## YOUR ASSIGNMENT
Nothing outside the range is wanted. Repeat exactly the lines below from the one with "line: (156, 153) -> (280, 147), moved" through the one with "line: (291, 700) -> (334, 744), removed".

## RECORD EXCERPTS
★ ★ ★ ★ ★ ★ ★

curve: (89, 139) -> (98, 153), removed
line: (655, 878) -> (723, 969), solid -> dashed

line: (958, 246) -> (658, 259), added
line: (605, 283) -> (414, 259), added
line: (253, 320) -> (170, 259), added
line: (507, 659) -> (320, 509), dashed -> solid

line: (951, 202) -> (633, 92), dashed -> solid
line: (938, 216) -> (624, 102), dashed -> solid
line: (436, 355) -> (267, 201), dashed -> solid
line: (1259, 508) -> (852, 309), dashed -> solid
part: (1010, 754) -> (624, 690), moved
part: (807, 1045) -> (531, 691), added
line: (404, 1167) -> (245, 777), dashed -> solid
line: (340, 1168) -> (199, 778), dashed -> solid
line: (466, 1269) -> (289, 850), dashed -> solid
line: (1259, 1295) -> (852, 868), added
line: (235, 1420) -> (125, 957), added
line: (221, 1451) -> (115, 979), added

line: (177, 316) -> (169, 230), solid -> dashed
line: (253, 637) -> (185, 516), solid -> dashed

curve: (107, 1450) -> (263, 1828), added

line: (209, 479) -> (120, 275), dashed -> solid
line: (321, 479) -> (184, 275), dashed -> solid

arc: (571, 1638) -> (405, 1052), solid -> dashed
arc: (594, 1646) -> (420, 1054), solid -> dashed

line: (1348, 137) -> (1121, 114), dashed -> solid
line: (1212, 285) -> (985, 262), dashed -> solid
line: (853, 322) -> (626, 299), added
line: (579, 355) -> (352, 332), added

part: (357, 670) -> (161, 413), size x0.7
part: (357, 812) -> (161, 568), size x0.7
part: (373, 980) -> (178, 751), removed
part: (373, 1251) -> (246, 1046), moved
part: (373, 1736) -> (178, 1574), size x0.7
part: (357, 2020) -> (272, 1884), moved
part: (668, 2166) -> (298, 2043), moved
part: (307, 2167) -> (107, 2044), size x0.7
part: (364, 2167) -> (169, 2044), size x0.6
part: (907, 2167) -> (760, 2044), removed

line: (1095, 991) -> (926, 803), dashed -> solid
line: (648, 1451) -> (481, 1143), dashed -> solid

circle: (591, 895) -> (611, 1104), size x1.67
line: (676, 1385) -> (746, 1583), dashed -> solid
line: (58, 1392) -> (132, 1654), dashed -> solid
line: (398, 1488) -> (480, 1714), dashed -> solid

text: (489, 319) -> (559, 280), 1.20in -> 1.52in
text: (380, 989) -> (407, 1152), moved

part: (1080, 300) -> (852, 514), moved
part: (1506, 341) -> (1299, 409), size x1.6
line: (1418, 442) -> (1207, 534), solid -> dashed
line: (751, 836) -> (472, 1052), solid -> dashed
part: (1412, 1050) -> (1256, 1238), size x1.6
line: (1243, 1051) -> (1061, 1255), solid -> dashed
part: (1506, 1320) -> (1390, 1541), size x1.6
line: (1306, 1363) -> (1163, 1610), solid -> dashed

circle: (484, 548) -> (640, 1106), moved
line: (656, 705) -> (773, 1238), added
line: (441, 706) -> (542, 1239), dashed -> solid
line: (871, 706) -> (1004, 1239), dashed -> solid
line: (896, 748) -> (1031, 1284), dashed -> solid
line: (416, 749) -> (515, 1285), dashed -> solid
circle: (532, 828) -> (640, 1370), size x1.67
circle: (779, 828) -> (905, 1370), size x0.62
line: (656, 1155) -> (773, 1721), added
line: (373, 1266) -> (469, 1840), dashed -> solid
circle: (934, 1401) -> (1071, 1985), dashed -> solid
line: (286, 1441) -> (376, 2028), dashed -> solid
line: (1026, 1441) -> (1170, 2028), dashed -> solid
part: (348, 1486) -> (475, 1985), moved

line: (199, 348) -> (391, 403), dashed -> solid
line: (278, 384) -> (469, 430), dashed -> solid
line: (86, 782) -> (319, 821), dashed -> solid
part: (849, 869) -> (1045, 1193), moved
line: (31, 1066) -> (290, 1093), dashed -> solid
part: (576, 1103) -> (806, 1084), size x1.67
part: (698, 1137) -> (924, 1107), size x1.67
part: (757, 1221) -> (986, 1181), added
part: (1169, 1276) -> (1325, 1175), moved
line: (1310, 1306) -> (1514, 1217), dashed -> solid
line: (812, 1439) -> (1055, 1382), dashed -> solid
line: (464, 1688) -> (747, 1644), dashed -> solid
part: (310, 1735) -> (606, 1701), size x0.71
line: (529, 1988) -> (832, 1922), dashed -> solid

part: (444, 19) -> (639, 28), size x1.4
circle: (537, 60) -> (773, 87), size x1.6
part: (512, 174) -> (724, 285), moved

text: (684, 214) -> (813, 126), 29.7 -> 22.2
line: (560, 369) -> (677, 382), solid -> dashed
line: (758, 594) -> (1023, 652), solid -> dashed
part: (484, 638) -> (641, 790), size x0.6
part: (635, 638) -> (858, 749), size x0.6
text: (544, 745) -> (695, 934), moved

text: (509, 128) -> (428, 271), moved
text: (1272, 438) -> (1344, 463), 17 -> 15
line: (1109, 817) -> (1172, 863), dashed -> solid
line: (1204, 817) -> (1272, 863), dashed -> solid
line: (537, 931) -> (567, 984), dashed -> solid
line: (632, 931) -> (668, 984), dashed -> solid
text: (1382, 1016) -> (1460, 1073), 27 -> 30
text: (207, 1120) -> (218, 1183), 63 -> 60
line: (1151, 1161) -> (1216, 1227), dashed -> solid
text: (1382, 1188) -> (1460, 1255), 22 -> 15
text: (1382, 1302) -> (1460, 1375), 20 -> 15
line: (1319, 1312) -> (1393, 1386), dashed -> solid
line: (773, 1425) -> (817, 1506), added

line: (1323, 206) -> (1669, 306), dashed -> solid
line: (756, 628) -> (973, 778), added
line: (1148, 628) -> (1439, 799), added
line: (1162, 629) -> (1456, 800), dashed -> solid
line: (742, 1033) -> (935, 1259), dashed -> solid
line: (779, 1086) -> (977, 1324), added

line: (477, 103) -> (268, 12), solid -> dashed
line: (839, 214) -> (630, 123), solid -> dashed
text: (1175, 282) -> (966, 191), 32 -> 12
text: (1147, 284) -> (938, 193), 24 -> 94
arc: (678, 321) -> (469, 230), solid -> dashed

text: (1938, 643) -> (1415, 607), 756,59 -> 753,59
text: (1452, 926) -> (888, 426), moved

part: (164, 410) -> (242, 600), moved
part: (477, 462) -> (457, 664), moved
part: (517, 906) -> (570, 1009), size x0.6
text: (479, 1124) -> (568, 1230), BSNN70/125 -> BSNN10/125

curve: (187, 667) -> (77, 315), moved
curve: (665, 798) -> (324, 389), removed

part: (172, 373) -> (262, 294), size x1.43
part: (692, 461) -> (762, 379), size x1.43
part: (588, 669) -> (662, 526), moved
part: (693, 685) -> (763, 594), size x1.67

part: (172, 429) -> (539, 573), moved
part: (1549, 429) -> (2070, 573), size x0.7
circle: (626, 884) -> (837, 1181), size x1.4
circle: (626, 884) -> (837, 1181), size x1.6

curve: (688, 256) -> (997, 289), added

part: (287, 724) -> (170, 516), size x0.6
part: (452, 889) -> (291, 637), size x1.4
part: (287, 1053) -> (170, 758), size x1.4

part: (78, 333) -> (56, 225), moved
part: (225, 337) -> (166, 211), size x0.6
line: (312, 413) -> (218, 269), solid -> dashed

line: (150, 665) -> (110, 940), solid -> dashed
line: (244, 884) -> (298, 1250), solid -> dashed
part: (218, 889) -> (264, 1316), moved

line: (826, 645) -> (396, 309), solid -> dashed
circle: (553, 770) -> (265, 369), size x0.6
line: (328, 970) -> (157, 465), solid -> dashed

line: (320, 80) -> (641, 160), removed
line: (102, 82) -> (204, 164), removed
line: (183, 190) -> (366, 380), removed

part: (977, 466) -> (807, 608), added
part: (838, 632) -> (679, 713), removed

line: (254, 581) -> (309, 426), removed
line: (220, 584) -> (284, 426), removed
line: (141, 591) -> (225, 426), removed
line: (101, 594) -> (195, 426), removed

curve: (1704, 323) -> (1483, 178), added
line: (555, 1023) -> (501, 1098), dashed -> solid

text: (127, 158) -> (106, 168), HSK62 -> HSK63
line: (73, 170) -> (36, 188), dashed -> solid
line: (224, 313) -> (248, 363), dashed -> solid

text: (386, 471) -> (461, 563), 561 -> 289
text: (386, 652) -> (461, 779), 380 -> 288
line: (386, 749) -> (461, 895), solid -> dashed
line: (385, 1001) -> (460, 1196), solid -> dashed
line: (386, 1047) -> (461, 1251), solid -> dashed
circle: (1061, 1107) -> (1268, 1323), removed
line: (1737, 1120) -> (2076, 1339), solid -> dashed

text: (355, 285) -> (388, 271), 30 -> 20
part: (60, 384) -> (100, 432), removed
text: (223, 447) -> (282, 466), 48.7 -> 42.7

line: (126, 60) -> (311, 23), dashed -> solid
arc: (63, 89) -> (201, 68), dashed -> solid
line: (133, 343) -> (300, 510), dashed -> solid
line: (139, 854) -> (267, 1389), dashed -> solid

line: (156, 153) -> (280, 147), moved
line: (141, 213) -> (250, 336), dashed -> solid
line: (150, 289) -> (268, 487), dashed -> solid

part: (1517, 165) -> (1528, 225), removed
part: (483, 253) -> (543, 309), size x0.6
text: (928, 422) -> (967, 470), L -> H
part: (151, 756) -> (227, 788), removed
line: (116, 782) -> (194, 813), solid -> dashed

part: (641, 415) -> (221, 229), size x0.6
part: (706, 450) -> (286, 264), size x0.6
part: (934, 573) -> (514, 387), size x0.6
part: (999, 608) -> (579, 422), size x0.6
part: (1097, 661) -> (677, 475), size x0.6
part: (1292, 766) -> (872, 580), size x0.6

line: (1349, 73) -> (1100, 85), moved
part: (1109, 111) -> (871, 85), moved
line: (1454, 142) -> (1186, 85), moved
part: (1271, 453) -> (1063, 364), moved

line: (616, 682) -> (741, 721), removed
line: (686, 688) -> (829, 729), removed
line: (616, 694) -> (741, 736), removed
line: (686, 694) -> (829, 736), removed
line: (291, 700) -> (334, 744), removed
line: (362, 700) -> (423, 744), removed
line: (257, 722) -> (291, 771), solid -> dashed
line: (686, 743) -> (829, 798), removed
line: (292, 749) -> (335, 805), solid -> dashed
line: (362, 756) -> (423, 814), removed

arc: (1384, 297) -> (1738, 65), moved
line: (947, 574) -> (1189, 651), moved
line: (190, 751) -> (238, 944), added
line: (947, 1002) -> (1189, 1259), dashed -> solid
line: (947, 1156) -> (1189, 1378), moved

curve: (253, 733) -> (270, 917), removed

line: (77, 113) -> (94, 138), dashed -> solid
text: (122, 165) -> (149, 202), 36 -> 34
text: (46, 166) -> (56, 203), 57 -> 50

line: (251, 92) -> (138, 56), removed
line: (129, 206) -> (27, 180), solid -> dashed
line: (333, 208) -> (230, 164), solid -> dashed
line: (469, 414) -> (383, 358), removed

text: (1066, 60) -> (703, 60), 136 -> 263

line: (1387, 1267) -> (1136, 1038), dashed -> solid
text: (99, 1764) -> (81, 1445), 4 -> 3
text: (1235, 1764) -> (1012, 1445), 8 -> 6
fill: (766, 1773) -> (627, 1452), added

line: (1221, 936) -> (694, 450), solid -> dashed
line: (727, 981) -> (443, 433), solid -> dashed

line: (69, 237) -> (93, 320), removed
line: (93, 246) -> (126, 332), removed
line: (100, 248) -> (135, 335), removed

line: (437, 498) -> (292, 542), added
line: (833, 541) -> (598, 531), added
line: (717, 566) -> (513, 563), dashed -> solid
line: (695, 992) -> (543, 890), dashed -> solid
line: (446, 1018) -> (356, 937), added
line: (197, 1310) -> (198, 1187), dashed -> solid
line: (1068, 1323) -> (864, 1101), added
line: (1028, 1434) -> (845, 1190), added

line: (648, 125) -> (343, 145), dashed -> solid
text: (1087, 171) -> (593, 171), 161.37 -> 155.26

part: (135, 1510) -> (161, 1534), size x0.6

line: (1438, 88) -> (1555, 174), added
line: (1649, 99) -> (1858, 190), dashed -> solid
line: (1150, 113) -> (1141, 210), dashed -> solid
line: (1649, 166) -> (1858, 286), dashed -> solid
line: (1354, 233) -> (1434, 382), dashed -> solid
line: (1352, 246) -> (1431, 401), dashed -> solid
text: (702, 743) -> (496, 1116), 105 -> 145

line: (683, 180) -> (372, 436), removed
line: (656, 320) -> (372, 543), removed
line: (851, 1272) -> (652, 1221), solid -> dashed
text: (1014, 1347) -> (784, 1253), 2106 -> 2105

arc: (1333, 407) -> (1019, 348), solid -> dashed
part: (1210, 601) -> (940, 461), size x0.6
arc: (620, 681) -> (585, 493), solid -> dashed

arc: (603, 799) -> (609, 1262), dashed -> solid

★ ★ ★ ★ ★ ★ ★

## COMPLETED EXERCISE
line: (156, 153) -> (280, 147), moved
line: (141, 213) -> (250, 336), dashed -> solid
line: (150, 289) -> (268, 487), dashed -> solid

part: (1517, 165) -> (1528, 225), removed
part: (483, 253) -> (543, 309), size x0.6
text: (928, 422) -> (967, 470), L -> H
part: (151, 756) -> (227, 788), removed
line: (116, 782) -> (194, 813), solid -> dashed

part: (641, 415) -> (221, 229), size x0.6
part: (706, 450) -> (286, 264), size x0.6
part: (934, 573) -> (514, 387), size x0.6
part: (999, 608) -> (579, 422), size x0.6
part: (1097, 661) -> (677, 475), size x0.6
part: (1292, 766) -> (872, 580), size x0.6

line: (1349, 73) -> (1100, 85), moved
part: (1109, 111) -> (871, 85), moved
line: (1454, 142) -> (1186, 85), moved
part: (1271, 453) -> (1063, 364), moved

line: (616, 682) -> (741, 721), removed
line: (686, 688) -> (829, 729), removed
line: (616, 694) -> (741, 736), removed
line: (686, 694) -> (829, 736), removed
line: (291, 700) -> (334, 744), removed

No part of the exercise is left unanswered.